Nutrient needs in adults change with age, and it's increasingly recognised that elderly – and also possibly middle-aged – people need more protein than younger adults. Because of changes in your metabolism, you need a larger 'dose' of protein to stimulate the muscle building process. Inadequate protein is linked with loss of bone mass (osteopenia and osteoporosis) and muscle wastage (sarcopenia), and also affects immunity and wound healing.
How much do middle-aged and older adults need?
The Nutrient Reference Values for Australia and New Zealand recommend 0.75 g/kg for adult women and 0.84 g/kg for adult men. At 70, however, this increases to around 1 gram (1.07 grams per kilogram for men and 0.94g per kilogram for women).
But it's likely the optimal protein intake for adults over 50 may be higher than the current recommendations, with research suggesting that levels of 1 to 1.3g/kg would meet the protein needs of middle aged and older adults while avoiding issues of too much protein, such as kidney and liver problems, and loss of calcium.
However, just as protein needs of older adults increase, the amount of food eaten tends to decrease: less physical activity and changes in taste and smell reduce appetite, food may be harder to chew and swallow, and cooking habits may also change, especially for those living alone. Unless a conscious effort is made to ensure there's adequate protein, people may not get enough to meet their needs.
Marketers have cottoned on to this, and are promoting protein powders as a way for older people to ensure they're getting enough.
Added nutrients, added complexity
Some added nutrients may interfere with medications commonly taken by older people. Potassium, for example, interferes with ACE inhibitors (taken for blood pressure and heart failure), while vitamin K interferes with warfarin (a blood thinner). Other nutrients including iron, calcium and magnesium may interfere with certain antibiotics, thyroid medication, osteoporosis medication and/or other drugs if taken at the same time, so the advice is to take them several hours apart.
It's important to talk to your doctor when taking any supplements in addition to prescription medication.
Healthy ageing and sarcopenia
Sarcopenia is the loss of the amount and strength of muscle as we age. Starting from middle age, it accelerates at around 70 years of age.

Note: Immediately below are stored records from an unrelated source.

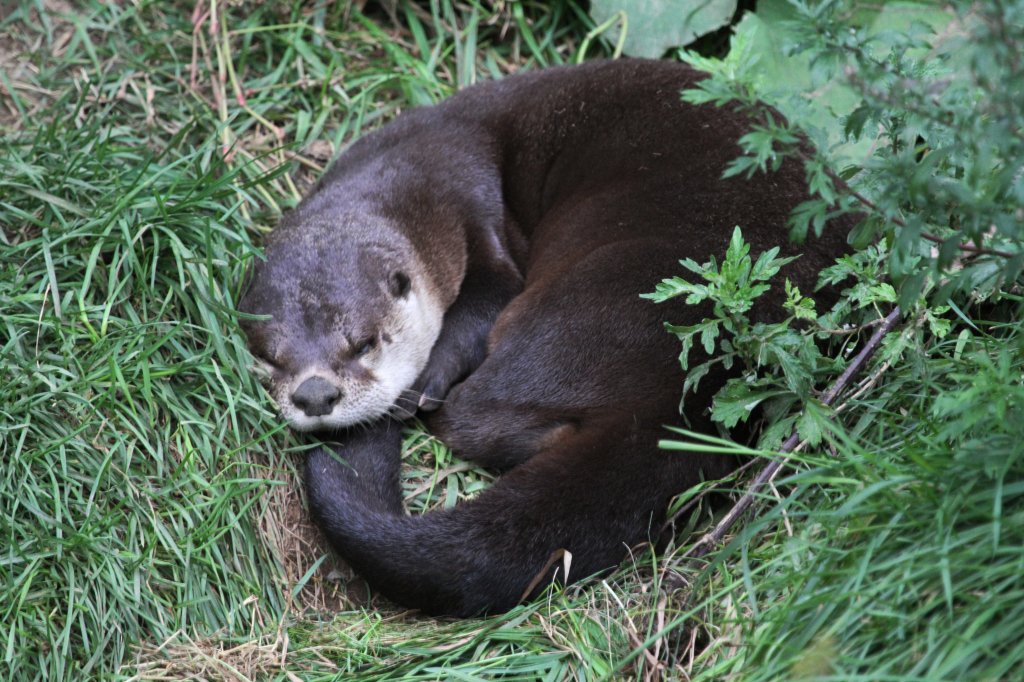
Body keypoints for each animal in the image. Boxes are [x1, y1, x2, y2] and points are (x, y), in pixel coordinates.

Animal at [235, 58, 851, 614]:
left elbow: (485, 302)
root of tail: (679, 398)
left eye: (364, 342)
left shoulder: (471, 211)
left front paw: (425, 379)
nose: (316, 395)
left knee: (468, 416)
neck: (408, 172)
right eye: (272, 358)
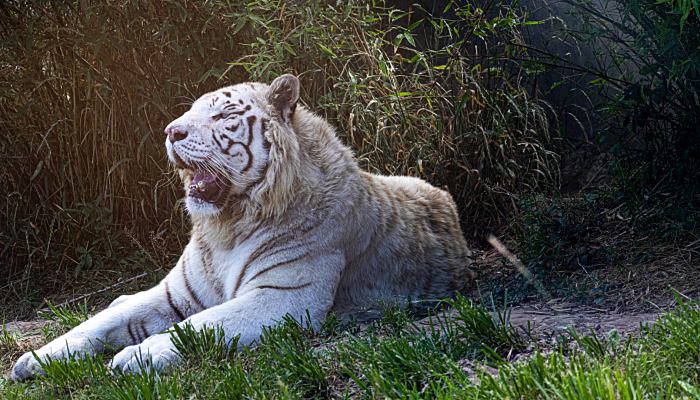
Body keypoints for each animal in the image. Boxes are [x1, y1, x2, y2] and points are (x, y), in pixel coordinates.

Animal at [10, 74, 474, 378]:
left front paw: (138, 355)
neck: (227, 226)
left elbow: (201, 325)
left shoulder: (285, 296)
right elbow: (95, 324)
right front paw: (34, 360)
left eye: (222, 117)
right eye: (189, 112)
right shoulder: (174, 293)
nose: (170, 131)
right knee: (117, 303)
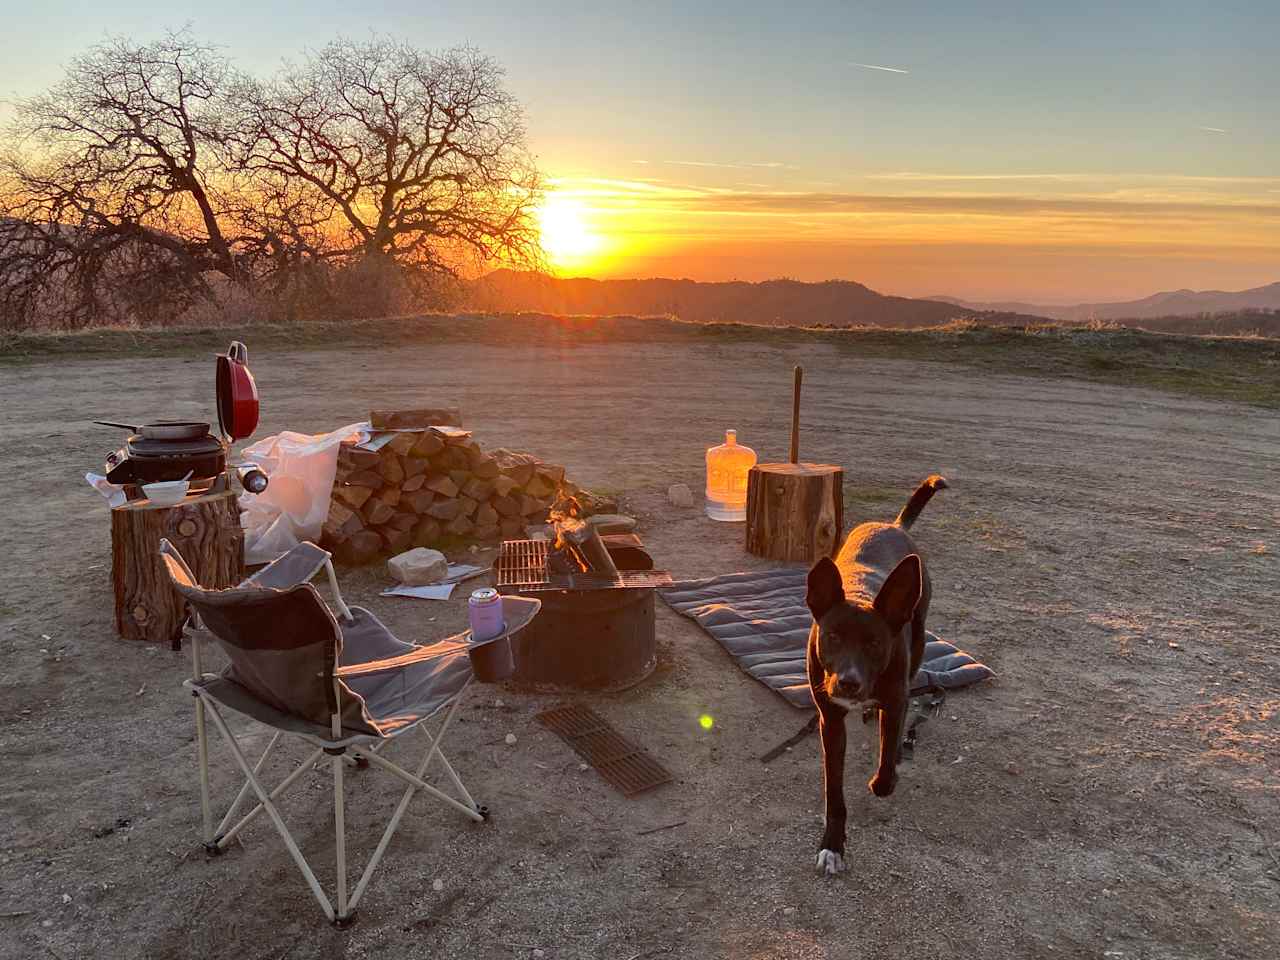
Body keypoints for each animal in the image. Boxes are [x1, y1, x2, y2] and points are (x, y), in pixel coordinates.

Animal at [803, 478, 947, 875]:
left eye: (875, 643)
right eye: (832, 636)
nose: (848, 683)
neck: (860, 594)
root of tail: (893, 524)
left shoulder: (895, 698)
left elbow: (884, 762)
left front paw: (886, 775)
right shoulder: (831, 721)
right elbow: (833, 792)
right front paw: (832, 844)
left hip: (919, 637)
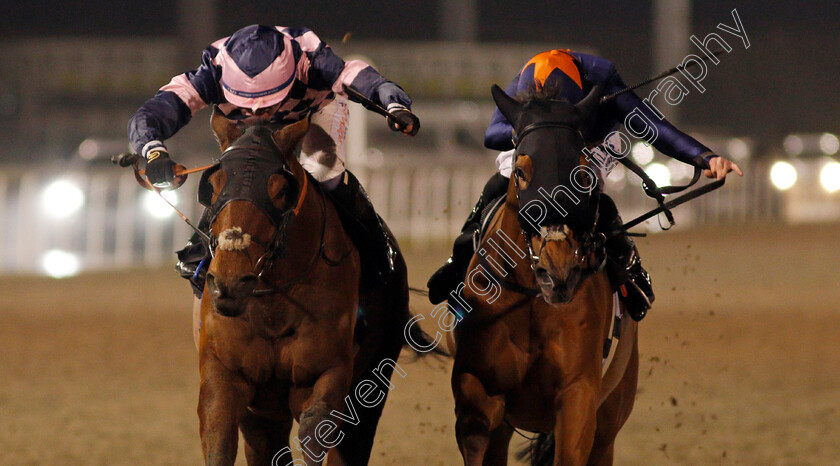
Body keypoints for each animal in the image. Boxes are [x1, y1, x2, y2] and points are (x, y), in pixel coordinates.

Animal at [194, 108, 424, 466]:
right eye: (215, 186)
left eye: (279, 190)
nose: (230, 281)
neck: (272, 308)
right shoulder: (224, 376)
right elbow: (219, 442)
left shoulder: (326, 373)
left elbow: (315, 434)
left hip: (375, 375)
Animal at [452, 85, 636, 464]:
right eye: (521, 172)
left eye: (584, 174)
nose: (558, 269)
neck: (532, 300)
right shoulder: (478, 385)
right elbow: (475, 432)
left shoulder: (579, 396)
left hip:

Loss of muscle strength can impact heavily on quality of life, affecting mobility, increasing the risk of falls and fractures and making it difficult to perform daily activities – dressing, personal care, household tasks, shopping and so on. It's also linked with diabetes, because muscle plays an important role in blood glucose regulation.
However, it isn't inevitable and it is reversible – a program of strength training combined with adequate protein means you can successfully maintain and rebuild muscle mass.
Bottom line for 50-plus
Taking protein supplements isn't as effective as eating whole foods high in protein, because there are other nutritional benefits in whole foods that you don't get from protein alone. Most people get enough protein from a balanced diet.
However, for some people – especially frail elderly people who have little interest in eating – supplements could be the best option. Your doctor can give you a referral to a dietitian, and you may be eligible for a Medicare rebate.